The first bilateral round of trade negotiations between the United States and Mexico on autos, metals and economic security signals not just a technical review of the US Mexico Canada Agreement but a deliberate attempt to reconfigure North American production in light of tariffs, geopolitical rivalry and election cycle politics. The outcome of these talks will shape how deeply integrated or fragmented regional supply chains become over the next decade, especially in vehicles, steel, aluminum and critical inputs.
Strategic Reset of North American Rules
According to the US Trade Representative, negotiators in Mexico City focused on automotive rules of origin, trade in steel and aluminum and broader economic security concerns within the framework of the first joint review of the US Mexico Canada Agreement. Washington has made clear that its objectives include cutting the bilateral trade deficit with Mexico and reinforcing American supply chains, framing the talks as part of a wider industrial strategy rather than a narrow tariff dispute.

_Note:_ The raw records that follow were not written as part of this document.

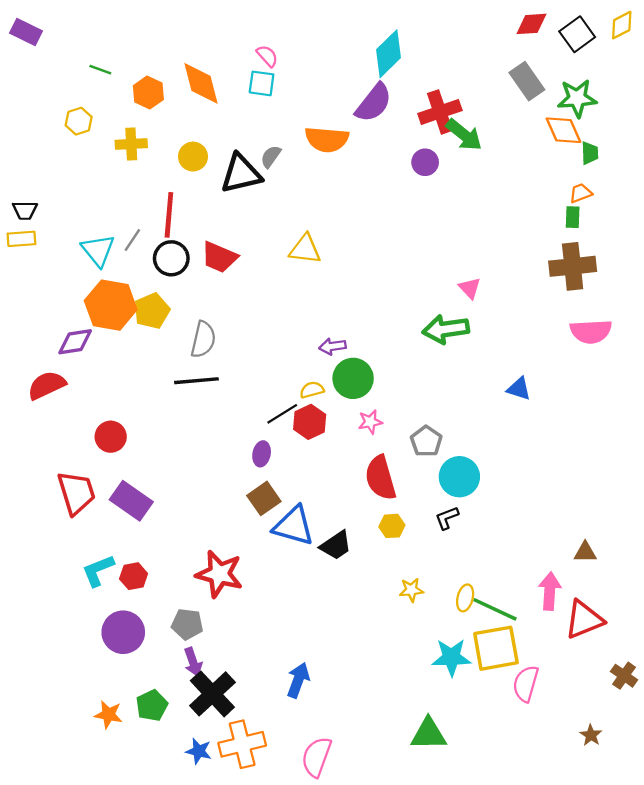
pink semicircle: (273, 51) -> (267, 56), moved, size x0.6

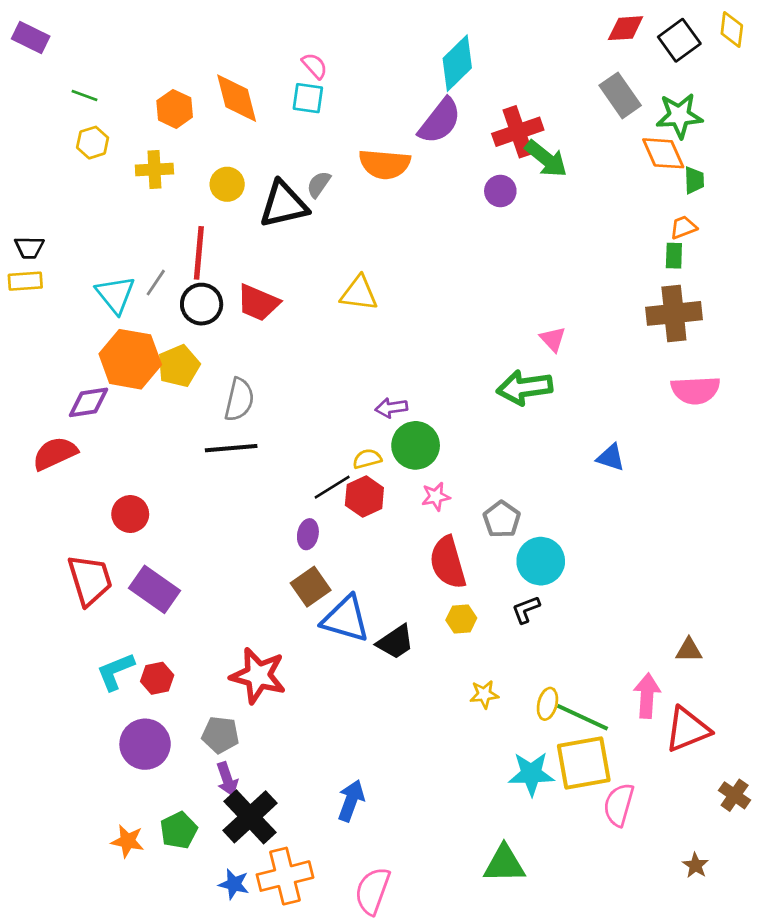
yellow diamond: (622, 25) -> (732, 29), turned -56
green line: (100, 70) -> (84, 95), moved

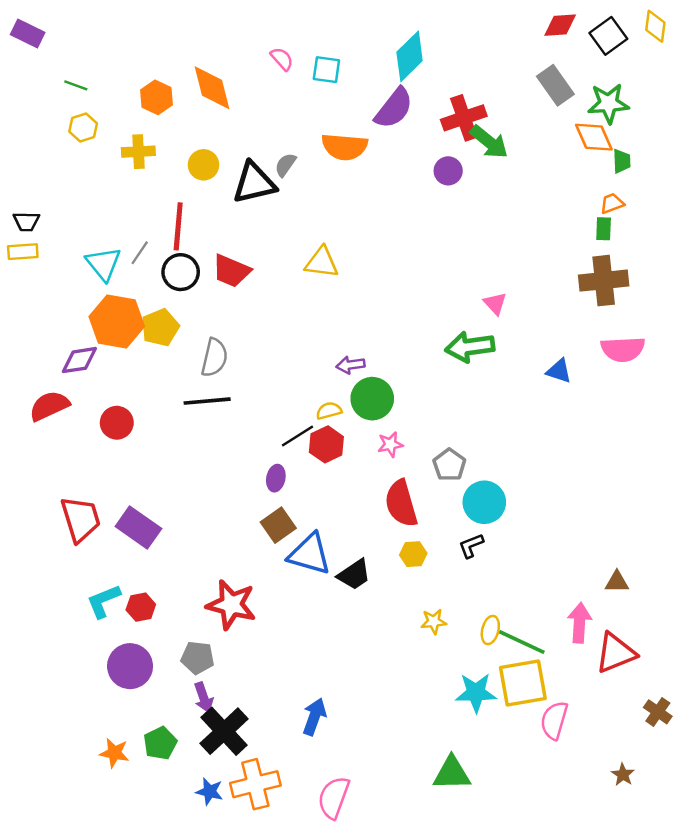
cyan square: (308, 98) -> (326, 70), moved
blue triangle: (611, 457) -> (559, 371), moved
red circle: (130, 514) -> (117, 423), moved

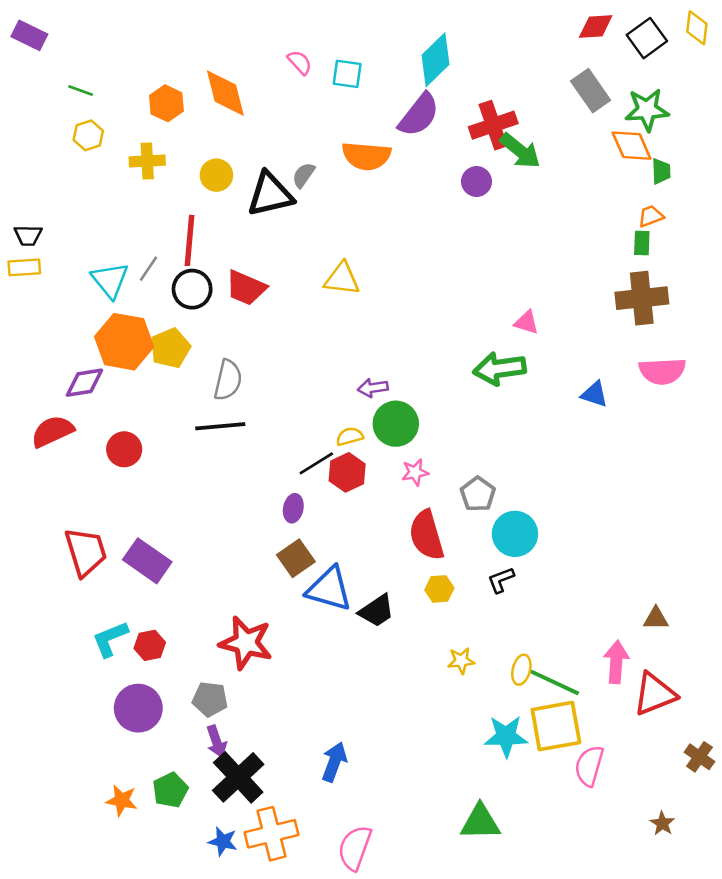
pink triangle: (495, 303) -> (526, 322), turned -30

This round opens a process that will continue with meetings in Washington in mid June and a third session in Mexico City in late July, all structured to feed into the agreement’s six year review and its so-called sunset mechanism. That timetable gives negotiators little room to maneuver, heightening the risk that technical disagreements over content rules become politicized in both capitals as domestic stakeholders mobilize to defend existing advantages.
Autos at the Heart of Supply Chain Rewiring
The automotive chapter remains the core battleground because vehicles concentrate value, jobs and political attention across the region. Under current rules, between 40 and 45 percent of the value of North American built vehicles must come from high wage plants, which in practice favors facilities in the United States and Canada and places pressure on Mexican producers to meet costlier content requirements.
US officials are now pressing for tighter regional and possibly US specific content thresholds, while Mexico seeks flexibility to preserve its role as a competitive manufacturing hub. If Washington succeeds in raising effective US content or tightening origin calculations, some investment could shift northward, but companies may also respond by reengineering product lines or trimming lower margin models rather than simply repatriating production.
Metals, Tariffs and the China Factor
The talks are unfolding against the backdrop of new US tariffs of 25 percent on imported vehicles and auto parts and 50 percent on steel, aluminum and copper, which have effectively ended three decades of largely duty free trade for many industrial goods in North America. Those measures are explicitly tied to economic security and overcapacity concerns, particularly regarding Chinese exports that are increasingly routed through third countries into the US market.
Industry representatives say US negotiators are seeking to require that steel benefiting from preferential treatment under the regional pact be melted and poured in North America, a condition that does not exist in the current agreement and that is aimed at curbing indirect Chinese steel flows into Mexican production chains. At the same time, Washington wants Mexico to align its external steel tariffs with US levels for imports from outside North America, which would narrow Mexico’s room to use cheaper third country inputs as a competitiveness tool.
Excluding Canada and the Politics of Bilateralism
One of the more notable features of this first round is that Canada, despite being a partner in the regional agreement, is not at the table at this stage. By structuring early negotiations as a bilateral track, Washington and Mexico City are testing whether key issues on autos, metals and security can be settled quickly before trilateral dynamics complicate the agenda, but this also risks Canadian pushback if Ottawa sees its interests pre-negotiated in its absence.
For Mexico, engaging directly with the United States offers an opportunity to secure clarity on tariffs and rules that affect its export oriented model, but it also increases exposure to US domestic politics, especially given the emphasis on reducing trade imbalances and protecting American workers. For the United States, the bilateral format allows a sharper focus on perceived vulnerabilities in supply chains and trade enforcement, yet ultimately any durable change must fit within a trilateral legal architecture to avoid undermining confidence in the regional framework.
A Final Note: What to Watch Next
The next rounds in Washington and Mexico City will extend the agenda into agriculture and the broader notion of a level playing field, signaling that labor standards, subsidies and regulatory practices will join autos and metals as core themes. How negotiators connect these sectoral debates to the formal joint review and the sixteen year extension decision will determine whether the process stabilizes expectations for investors or fuels uncertainty about the agreement’s longevity.
If the two sides can converge on stricter but predictable rules for automotive content and North American metals while coordinating external tariffs, the region could emerge with a more coherent economic security strategy that still preserves substantial cross border integration. If they cannot, companies may face a prolonged period of overlapping tariffs, contested origin rules and fragmented enforcement that could push some production and sourcing decisions outside North America entirely.
In this early phase, the talks illustrate a broader trend in trade policy in which security, resilience and political symbolism weigh as heavily as traditional gains from liberalization, leaving both the United States and Mexico to balance domestic demands with the structural benefits of a tightly knit regional market.